Scuola

Blocco degli scrutini contro la “Buona Scuola”, i Cobas: “Successo dello sciopero in Maremma”

Giuseppe Follino, portavoce dei Cobas Scuola di Grosseto, interviene sullo sciopero degli scrutini per protestare contro la riforma della scuola decisa dal Governo Renzi:

Successo del blocco degli scrutini in Maremma. Iniziano ad affluire i primi dati che testimoniano la volontà e la determinazione degli operatori della scuola a non volere il Ddl Renzi. Dai primi dati sappiamo che la totalità o quasi degli scrutini è già stata bloccata o lo sarà nel proseguimento della giornata di oggi e di domani a Follonica, Grosseto e in altre scuole della provincia. Inoltre, stanno arrivando segnalazioni che in altre scuole sono nati comitati di sciopero – spiega Follino. D’altra parte, era impossibile anche per un grande imbonitore non prendere atto che la perdita di milioni di voti (450mila solo in Toscana, ne perde 25mila in Maremma, dimezzando il suo consenso) è dipesa in primo luogo dalle politiche neoliberiste del Governo e, in particolare, dall’attacco sferrato contro la scuola pubblica: un attacco così violento da aver provocato il 5 maggio il più grande e unitario sciopero generale di sempre e poi i rilevantissimi scioperi contro i quiz Invalsi, promossi dai Cobas, con la straordinaria partecipazione dei genitori (che hanno lasciato a casa i propri figli alle elementari il 6 e il 7 maggio) e degli studenti il 12 maggio, che hanno annullato un terzo delle prove a base di indovinelli”.

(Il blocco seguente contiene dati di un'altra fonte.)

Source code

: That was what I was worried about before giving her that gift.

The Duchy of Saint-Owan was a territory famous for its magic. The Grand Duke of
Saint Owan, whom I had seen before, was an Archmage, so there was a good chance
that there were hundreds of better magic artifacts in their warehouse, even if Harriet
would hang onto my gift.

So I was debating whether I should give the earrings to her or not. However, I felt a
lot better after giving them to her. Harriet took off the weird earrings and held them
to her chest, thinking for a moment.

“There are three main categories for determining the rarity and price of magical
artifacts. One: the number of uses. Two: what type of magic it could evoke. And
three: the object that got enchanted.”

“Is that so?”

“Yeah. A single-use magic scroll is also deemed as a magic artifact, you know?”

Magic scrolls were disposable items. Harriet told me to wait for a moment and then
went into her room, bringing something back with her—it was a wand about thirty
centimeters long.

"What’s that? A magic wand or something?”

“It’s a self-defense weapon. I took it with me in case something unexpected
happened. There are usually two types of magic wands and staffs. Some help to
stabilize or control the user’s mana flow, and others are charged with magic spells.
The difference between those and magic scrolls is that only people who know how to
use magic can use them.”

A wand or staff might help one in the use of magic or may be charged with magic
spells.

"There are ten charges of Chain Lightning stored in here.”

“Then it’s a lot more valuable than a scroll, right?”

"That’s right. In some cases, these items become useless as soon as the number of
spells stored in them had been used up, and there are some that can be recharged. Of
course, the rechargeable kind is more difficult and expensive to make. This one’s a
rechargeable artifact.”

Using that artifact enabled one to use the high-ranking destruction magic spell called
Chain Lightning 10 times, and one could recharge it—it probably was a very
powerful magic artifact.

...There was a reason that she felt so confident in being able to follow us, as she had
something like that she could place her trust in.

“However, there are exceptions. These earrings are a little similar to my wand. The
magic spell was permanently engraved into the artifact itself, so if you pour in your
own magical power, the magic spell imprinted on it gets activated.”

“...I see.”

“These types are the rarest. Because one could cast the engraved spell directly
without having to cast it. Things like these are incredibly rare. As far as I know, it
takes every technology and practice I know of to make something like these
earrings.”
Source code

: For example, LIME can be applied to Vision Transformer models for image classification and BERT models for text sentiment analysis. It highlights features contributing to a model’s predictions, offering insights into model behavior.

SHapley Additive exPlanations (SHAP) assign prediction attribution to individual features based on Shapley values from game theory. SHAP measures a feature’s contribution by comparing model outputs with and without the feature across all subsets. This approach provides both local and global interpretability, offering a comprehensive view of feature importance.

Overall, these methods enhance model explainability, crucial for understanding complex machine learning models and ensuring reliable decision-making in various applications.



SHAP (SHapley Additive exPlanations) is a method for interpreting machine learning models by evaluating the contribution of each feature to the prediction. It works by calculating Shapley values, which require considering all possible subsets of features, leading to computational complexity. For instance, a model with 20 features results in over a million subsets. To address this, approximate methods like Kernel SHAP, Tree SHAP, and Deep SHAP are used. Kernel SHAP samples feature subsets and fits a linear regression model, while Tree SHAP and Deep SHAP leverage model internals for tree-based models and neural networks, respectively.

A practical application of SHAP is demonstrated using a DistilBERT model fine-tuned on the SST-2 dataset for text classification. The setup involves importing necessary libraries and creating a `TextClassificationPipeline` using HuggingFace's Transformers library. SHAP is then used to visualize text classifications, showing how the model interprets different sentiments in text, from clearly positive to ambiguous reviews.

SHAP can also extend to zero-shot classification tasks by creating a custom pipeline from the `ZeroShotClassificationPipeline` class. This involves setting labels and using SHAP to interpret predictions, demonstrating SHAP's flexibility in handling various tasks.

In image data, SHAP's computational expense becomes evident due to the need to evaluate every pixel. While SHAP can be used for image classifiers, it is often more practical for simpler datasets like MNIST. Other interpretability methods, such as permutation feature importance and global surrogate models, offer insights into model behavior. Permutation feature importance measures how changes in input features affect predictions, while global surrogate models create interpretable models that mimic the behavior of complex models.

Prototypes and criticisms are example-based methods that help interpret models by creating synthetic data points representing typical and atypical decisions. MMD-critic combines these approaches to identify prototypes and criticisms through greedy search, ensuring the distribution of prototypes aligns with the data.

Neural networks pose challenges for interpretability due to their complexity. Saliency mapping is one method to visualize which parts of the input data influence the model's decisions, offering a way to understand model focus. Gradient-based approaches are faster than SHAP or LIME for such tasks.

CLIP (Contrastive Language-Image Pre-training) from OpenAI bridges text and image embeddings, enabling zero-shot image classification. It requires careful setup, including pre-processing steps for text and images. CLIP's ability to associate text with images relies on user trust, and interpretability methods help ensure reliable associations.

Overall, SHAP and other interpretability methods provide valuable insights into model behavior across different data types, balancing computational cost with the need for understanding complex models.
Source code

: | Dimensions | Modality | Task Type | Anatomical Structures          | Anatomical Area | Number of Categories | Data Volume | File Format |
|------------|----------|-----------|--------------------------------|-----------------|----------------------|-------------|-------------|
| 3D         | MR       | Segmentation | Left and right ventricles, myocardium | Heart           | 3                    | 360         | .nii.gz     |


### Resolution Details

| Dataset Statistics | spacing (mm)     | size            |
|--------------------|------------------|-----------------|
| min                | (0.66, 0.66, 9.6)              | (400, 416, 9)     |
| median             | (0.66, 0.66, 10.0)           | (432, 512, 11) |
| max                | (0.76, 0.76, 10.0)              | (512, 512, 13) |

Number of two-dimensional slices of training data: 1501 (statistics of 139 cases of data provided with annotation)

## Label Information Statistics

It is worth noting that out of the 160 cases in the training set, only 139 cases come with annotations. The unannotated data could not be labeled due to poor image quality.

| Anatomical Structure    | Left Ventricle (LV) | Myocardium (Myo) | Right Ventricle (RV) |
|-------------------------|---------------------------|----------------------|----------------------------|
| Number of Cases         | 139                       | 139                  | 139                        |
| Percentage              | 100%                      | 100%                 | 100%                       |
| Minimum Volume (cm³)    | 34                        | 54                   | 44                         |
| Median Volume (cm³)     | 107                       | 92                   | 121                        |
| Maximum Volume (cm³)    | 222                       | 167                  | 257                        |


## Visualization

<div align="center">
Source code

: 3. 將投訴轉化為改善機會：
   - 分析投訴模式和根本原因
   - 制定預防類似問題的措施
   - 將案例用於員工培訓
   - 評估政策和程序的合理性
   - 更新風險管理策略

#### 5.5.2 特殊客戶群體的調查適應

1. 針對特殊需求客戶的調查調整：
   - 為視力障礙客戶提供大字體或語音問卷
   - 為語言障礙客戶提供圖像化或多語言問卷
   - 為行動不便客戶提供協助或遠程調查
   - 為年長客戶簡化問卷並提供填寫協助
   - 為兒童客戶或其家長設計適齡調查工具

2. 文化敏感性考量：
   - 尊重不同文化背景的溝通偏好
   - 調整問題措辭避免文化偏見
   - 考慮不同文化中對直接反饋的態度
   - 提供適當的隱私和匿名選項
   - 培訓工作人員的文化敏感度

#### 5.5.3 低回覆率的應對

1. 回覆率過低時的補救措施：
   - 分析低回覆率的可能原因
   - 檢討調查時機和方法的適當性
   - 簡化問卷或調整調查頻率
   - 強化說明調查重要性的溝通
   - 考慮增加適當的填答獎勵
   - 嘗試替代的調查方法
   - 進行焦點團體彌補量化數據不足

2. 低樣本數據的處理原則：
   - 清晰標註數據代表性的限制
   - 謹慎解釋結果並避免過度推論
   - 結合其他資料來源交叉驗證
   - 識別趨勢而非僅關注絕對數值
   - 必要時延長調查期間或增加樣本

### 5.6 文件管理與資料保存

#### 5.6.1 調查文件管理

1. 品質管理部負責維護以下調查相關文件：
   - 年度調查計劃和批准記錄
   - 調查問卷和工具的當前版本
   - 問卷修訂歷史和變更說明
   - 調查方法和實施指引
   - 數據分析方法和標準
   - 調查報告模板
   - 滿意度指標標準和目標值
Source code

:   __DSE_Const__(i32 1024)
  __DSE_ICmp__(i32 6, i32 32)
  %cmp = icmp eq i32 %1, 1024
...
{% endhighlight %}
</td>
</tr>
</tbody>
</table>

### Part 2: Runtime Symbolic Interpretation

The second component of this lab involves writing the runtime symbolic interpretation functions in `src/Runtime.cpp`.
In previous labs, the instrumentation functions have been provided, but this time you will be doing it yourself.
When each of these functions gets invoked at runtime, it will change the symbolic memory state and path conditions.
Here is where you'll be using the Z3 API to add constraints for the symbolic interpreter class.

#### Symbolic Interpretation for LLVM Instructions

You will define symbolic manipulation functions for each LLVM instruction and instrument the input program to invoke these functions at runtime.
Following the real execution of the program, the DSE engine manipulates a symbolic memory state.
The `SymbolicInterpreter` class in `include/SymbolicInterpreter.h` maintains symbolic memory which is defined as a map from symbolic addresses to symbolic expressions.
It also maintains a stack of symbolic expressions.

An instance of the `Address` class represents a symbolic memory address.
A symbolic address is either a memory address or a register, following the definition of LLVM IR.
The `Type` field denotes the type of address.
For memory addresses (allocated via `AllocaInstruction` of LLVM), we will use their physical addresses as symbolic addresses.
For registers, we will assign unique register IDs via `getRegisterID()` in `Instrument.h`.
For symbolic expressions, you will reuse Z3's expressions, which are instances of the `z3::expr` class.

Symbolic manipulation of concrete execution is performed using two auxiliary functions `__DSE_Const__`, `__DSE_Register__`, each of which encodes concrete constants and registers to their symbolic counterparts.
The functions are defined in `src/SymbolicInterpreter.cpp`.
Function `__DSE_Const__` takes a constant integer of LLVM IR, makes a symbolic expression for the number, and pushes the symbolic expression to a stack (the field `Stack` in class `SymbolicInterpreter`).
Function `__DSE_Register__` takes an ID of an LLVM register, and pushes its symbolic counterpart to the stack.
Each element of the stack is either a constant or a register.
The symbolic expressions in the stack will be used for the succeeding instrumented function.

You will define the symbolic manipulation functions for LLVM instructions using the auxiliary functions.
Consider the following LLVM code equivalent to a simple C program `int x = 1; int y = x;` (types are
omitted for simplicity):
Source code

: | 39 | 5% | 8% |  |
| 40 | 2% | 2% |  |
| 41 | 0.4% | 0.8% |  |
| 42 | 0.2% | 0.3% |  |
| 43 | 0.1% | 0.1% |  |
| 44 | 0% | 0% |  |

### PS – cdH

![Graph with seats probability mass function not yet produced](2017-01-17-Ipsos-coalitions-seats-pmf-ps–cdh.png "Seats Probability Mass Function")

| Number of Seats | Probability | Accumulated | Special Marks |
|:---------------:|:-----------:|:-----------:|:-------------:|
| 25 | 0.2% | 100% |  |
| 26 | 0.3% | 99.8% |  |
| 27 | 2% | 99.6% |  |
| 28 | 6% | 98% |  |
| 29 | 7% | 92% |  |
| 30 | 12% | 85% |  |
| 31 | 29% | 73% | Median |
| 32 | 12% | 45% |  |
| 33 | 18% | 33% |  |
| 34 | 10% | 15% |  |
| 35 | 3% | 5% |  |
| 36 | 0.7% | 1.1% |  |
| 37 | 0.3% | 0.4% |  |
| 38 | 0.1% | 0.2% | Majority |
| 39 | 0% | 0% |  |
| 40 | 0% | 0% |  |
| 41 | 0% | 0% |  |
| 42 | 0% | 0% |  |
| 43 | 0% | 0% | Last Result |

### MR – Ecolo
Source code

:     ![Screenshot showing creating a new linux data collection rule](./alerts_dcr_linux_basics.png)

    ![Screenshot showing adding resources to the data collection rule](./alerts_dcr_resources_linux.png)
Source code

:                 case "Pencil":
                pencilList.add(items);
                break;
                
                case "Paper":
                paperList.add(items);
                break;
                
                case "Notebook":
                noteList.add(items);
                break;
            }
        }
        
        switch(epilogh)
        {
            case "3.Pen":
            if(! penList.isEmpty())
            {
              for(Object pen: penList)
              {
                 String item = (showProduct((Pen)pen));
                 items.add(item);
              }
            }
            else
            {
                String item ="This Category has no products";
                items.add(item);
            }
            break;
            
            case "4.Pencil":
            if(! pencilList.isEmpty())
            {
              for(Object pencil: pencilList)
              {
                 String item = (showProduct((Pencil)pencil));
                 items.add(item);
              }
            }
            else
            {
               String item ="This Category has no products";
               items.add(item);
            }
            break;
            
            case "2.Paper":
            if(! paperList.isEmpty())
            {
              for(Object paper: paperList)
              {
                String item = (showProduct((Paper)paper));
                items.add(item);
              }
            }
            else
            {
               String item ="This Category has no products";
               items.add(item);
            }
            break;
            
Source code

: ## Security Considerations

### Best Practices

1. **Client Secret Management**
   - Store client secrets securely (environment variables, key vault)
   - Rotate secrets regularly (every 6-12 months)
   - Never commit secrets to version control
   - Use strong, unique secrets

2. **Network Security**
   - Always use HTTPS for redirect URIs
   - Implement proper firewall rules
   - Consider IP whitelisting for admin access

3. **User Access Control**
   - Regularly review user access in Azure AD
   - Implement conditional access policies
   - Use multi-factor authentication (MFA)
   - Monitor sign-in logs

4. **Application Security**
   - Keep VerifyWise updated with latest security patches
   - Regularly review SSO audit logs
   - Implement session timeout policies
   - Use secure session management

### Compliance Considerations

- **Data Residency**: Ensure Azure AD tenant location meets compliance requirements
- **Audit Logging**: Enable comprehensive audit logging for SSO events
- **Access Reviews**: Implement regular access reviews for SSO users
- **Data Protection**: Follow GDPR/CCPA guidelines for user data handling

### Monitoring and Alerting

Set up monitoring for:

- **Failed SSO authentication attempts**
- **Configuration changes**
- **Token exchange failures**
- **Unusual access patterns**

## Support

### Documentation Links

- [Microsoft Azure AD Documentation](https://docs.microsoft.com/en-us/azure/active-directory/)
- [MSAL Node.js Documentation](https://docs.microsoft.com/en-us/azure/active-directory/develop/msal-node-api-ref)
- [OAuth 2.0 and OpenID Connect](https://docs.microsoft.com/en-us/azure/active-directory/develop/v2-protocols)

Solo che Renzi non pare ancora consapevole del grado di avversione dei lavoratori/trici rispetto alla catastrofica idea di consegnare le scuole a dei presidi-padroni secondo il pessimo modello aziendale alla Marchionne – continua Follino -. E vorrebbe cavarsela lasciando ai presidi i superpoteri, ma aggiungendovi una sorta di ‘clausola di sicurezza’, imponendo loro il cambio di scuola ogni sei anni: come se il problema fosse il grado di corruttibilità del preside e non la carica di per sé degradante e distruttiva dei superpoteri sull’intero funzionamento della collegialità scolastica”.

Da varie parti sentiamo crescere le speranze che il Ddl venga battuto in Senato dal voto delle opposizioni interne al Pd. I Cobas non hanno mai fatto gran conto sulle alchimie di Palazzo, ma siamo comunque convinti che l’arma davvero decisiva per bloccare il Ddl ed imporre un decreto per l’assunzione stabile dei precari che da anni lavorano nella scuola sia il successo plebiscitario dello sciopero degli scrutini – conclude Follino. Nei giorni scorsi, di fronte alla sleale, e a nostro parere illegale, manovra di alcuni presidi che hanno convocato gli scrutini prima che le lezioni terminassero, lo sciopero è stato totale. Ma il test decisivo ci sarà a partire da oggi, e noi siamo fiduciosi che lo sciopero supererà anche quello, già oceanico, del 5 maggio, bloccando almeno il 90% degli scrutini”.